_What to work on_: Would you repeat every line of the data exactly?

————

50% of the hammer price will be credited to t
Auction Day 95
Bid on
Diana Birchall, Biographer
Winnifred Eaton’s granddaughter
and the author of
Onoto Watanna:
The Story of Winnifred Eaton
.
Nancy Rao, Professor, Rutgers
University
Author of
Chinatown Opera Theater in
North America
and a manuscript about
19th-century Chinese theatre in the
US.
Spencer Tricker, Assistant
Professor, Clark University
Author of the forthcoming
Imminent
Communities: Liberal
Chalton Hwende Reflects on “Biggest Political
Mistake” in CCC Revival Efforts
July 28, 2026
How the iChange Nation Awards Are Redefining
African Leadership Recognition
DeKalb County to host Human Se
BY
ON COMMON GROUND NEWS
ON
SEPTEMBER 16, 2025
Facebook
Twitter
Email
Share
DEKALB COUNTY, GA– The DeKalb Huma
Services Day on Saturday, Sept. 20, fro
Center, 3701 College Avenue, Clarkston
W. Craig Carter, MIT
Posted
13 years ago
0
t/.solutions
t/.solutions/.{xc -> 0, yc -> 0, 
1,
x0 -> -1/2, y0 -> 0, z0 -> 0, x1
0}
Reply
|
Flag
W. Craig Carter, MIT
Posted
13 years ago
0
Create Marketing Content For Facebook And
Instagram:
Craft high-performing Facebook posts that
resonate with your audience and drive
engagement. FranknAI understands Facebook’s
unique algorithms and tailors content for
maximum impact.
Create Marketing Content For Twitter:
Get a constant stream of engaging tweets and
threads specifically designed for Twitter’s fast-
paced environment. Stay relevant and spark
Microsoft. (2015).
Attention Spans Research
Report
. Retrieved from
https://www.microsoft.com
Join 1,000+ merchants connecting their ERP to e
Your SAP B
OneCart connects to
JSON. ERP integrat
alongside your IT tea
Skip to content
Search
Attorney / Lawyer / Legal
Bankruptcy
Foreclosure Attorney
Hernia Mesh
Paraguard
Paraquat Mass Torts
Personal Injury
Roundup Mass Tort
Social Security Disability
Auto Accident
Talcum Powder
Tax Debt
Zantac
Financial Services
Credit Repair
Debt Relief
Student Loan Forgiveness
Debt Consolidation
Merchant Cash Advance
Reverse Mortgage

————

_Your response_:
50% of the hammer price will be credited to t
Auction Day 95
Bid on
Diana Birchall, Biographer
Winnifred Eaton’s granddaughter
and the author of
Onoto Watanna:
The Story of Winnifred Eaton
.
Nancy Rao, Professor, Rutgers
University
Author of
Chinatown Opera Theater in
North America
and a manuscript about
19th-century Chinese theatre in the
US.
Spencer Tricker, Assistant
Professor, Clark University
Author of the forthcoming
Imminent
Communities: Liberal
Chalton Hwende Reflects on “Biggest Political
Mistake” in CCC Revival Efforts
July 28, 2026
How the iChange Nation Awards Are Redefining
African Leadership Recognition
DeKalb County to host Human Se
BY
ON COMMON GROUND NEWS
ON
SEPTEMBER 16, 2025
Facebook
Twitter
Email
Share
DEKALB COUNTY, GA– The DeKalb Huma
Services Day on Saturday, Sept. 20, fro
Center, 3701 College Avenue, Clarkston
W. Craig Carter, MIT
Posted
13 years ago
0
t/.solutions
t/.solutions/.{xc -> 0, yc -> 0, 
1,
x0 -> -1/2, y0 -> 0, z0 -> 0, x1
0}
Reply
|
Flag
W. Craig Carter, MIT
Posted
13 years ago
0
Create Marketing Content For Facebook And
Instagram:
Craft high-performing Facebook posts that
resonate with your audience and drive
engagement. FranknAI understands Facebook’s
unique algorithms and tailors content for
maximum impact.
Create Marketing Content For Twitter:
Get a constant stream of engaging tweets and
threads specifically designed for Twitter’s fast-
paced environment. Stay relevant and spark
Microsoft. (2015).
Attention Spans Research
Report
. Retrieved from
https://www.microsoft.com
Join 1,000+ merchants connecting their ERP to e
Your SAP B
OneCart connects to
JSON. ERP integrat
alongside your IT tea
Skip to content
Search
Attorney / Lawyer / Legal
Bankruptcy
Foreclosure Attorney
Hernia Mesh
Paraguard
Paraquat Mass Torts
Personal Injury
Roundup Mass Tort
Social Security Disability
Auto Accident
Talcum Powder
Tax Debt
Zantac
Financial Services
Credit Repair
Debt Relief
Student Loan Forgiveness
Debt Consolidation
Merchant Cash Advance
Reverse Mortgage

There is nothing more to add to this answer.